I guess my befuddlement comes from all the “solutions” offered to settle this issue. Solutions imply problems, and honestly, I don’t see what the problem is. For my entire life, we’ve slipped back and forth between standard and daylight time with little more than yawning and grouchiness. Suddenly, it’s a “problem.” (And amusingly, it became a problem right about the time clocks started basically setting themselves.)
And I concede that not everyone adjusts easily. But to disrupt the very idea of standard time — standard in the generic sense — on a state-by-state basis just seems insane. There are lot of things that set my teeth on edge, but I am not advocating policy solutions for them.

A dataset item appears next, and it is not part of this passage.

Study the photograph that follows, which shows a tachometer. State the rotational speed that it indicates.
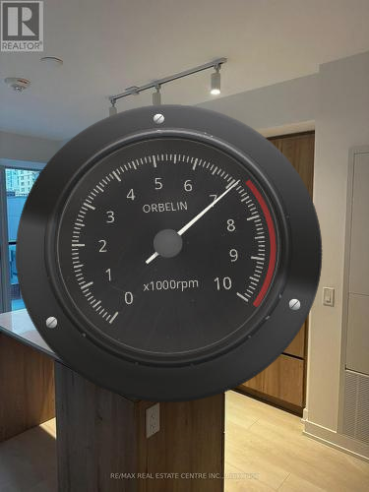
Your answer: 7100 rpm
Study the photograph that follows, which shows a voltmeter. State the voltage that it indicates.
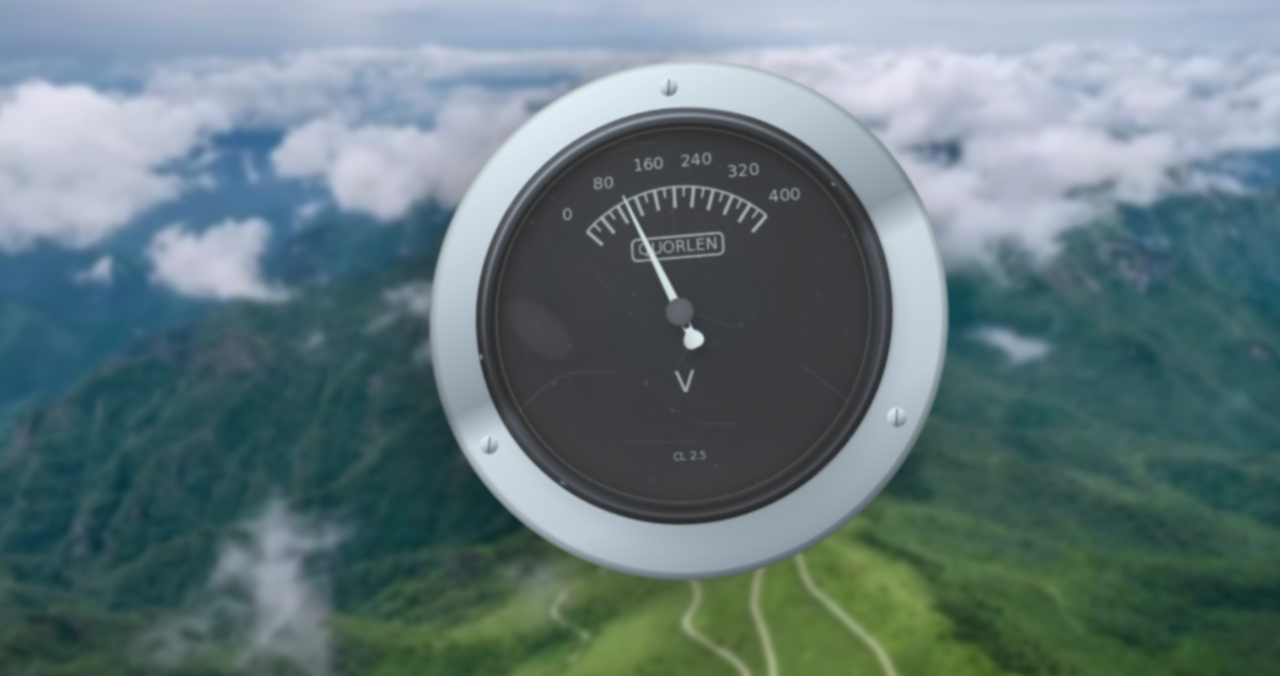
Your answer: 100 V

Maybe more people need to spend a year in Iceland. That’s on my travel bucket list, and admittedly a long shot, because it’s kind of pointless, but I’d love to spend a winter month there. See how life is lived in near-darkness. I expect fairly happily. We could learn from that.
OK, since it’s Sunday, and a Sunday that truly lives up to its name — 81 degrees and extremely sunny — let’s be less-serious this late afternoon/early evening. (Which is still very SUNNY, because DST!)
“The Handmaid’s Tale” kicked off its fourth season this past week, and I for one am…unimpressed so far. Margaret Atwood’s original idea has been built out to the point it’s now collapsing on itself, and I fear the show runners are going to try to rescue it with slow-motion photography. Every time Elisabeth Moss walks purposely, she does so in slo-mo. Also: Moody lighting. Also: Torture, which I am totally not here for. (I’ve seen two Kathryn Bigelow movies, and I do not need to see any more.) They need to figure out how to get this story into port very soon, or I’m jumping overboard and swimming to a less torture-y beach.
This happened today:
That is, an impromptu lunch at a Mexican dive bar across from the notorious Zug Island, the scariest looking now-shut steel plant you ever saw. I gave up my menudo virginity and can report: Meh on menudo. A nice spicy broth, but the tripe left me cold. I kept thinking: I am eating stomach. I am putting stomach in my stomach. But as I said before, the day was glorious and breezy, and it was a fine day to see people outdoors and eat tacos (and menudo).
Those are my tragic arms, yes. I swear, there is muscle tone underneath all that slack flesh, but evidently this is how my stupid body has chosen to show its age. Sigh. But as we often say: Consider the alternative.
Into the week, then! Hope yours is great.